Content starts

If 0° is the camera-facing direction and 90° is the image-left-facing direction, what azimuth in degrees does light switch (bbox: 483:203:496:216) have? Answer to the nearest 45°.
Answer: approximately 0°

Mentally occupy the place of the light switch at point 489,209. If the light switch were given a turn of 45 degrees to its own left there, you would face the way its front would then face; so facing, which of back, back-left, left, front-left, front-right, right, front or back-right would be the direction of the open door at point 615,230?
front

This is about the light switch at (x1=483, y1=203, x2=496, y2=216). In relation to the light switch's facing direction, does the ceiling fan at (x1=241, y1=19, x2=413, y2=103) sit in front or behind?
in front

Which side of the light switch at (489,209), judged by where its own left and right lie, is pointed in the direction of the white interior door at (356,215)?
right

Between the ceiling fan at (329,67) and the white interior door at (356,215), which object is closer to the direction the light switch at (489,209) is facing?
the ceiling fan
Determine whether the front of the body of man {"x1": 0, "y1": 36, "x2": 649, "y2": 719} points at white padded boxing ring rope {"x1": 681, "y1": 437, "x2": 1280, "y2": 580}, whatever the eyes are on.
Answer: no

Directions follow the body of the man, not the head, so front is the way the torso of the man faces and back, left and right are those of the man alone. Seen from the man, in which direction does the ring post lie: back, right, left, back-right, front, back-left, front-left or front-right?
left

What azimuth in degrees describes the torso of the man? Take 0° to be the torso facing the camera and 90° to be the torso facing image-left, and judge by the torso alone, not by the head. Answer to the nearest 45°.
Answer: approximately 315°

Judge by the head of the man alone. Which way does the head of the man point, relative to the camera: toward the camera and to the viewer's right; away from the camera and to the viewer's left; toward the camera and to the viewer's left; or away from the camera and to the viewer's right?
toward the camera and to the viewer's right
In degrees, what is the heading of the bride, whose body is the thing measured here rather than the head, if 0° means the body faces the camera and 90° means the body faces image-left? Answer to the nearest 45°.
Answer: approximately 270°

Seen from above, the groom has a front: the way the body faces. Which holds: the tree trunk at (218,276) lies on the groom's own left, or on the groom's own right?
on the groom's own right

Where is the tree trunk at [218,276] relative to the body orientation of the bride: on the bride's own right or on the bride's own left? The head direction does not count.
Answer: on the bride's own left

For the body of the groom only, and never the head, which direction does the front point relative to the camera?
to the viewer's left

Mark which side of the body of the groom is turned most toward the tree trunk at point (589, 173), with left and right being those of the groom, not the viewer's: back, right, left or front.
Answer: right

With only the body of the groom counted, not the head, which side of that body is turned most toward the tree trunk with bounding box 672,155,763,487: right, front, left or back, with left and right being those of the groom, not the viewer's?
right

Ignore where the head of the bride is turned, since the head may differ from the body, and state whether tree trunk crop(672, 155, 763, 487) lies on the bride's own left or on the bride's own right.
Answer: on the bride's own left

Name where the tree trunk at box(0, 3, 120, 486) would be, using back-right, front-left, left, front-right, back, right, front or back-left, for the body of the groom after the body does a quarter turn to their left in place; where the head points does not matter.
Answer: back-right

Content ends

§ **Requirement**:
Please rename "tree trunk" to "tree stump" throughout the entries above, and give them again with every other word left as it is.

§ **Exercise response**:
If 0° is the camera-facing direction and 90° is the image-left-facing direction, what azimuth in degrees does light switch (bbox: 483:203:496:216) have? Answer to the nearest 45°.
Answer: approximately 0°

Mentally occupy the place of the light switch at point 489,209. If the light switch were given a turn of 45 degrees to its own left there, you would face the way its front would then face; so facing, which of back, back-left, left, front-left, front-right, right, front or back-right would be the direction of the open door at point 615,230?
front

This is about the light switch at (x1=483, y1=203, x2=496, y2=216). In relation to the light switch's facing direction, does the ceiling fan at (x1=241, y1=19, x2=413, y2=103) sit in front or behind?
in front

Which side of the light switch at (489,209), judged by where its own left and right lie, is pointed in the direction of the white interior door at (356,215)?
right

Between the ceiling fan at (329,67) and the white interior door at (356,215), which object is closer to the direction the light switch at (489,209) is facing?
the ceiling fan
Determine whether the front of the body of man {"x1": 0, "y1": 36, "x2": 649, "y2": 719} points at white padded boxing ring rope {"x1": 681, "y1": 437, "x2": 1280, "y2": 580}, whatever the eyes are on.
Answer: no

Directions follow the body of the man, not the head, so front is the way the torso of the man faces and back, left and right are those of the man alone. Seen from the man, in which direction does the ring post lie: back, right, left, back-right, front, back-left, front-left or front-right?
left

What azimuth in degrees describes the torso of the man? Take 0° to be the torso facing the camera and 90° to be the torso facing image-left, and judge by the torso alone, not by the head. Answer to the nearest 45°.
Answer: approximately 315°

Judge by the head of the man alone. Which way does the head of the man point, relative to the camera: toward the camera and to the viewer's right; away from the camera and to the viewer's left; toward the camera and to the viewer's left; or away from the camera and to the viewer's right?
toward the camera and to the viewer's right
In degrees, what is the heading of the bride, whose body is the thing measured here rather than the head, if 0° means the body faces the camera and 90° means the body faces image-left? Answer to the nearest 45°.
Answer: approximately 270°

Seen from above, the groom has a front: the way the body faces. Which holds: the tree stump at (218,276) lies on the groom's own left, or on the groom's own right?
on the groom's own right

Where is the tree stump at [218,276] relative to the body orientation of the bride: on the bride's own right or on the bride's own left? The head direction does not count.
Answer: on the bride's own left

For the body of the groom only, and never the head, which direction does the front point relative to the camera?
to the viewer's left

Mark which side of the body of the groom is turned most toward the tree stump at point (589, 173), with left and right being those of the groom, not the viewer's: back, right, left or front.
Answer: right

With only the body of the groom counted, not the head, which side of that body is turned most toward the tree stump with bounding box 672,155,763,487: right, front, left or back, with left and right being those of the groom, not the viewer's?
right

Ignore where the head of the bride is turned, since the head may differ from the body, and state whether tree stump crop(672, 155, 763, 487) lies on the bride's own left or on the bride's own right.
Answer: on the bride's own left

Name where the tree stump at box(0, 3, 120, 486) would be, using back-right, front-left, left, front-right, back, right, front or back-left, for the body of the groom after the body does a quarter turn to their left in place; where the head points does not matter.
Answer: back-right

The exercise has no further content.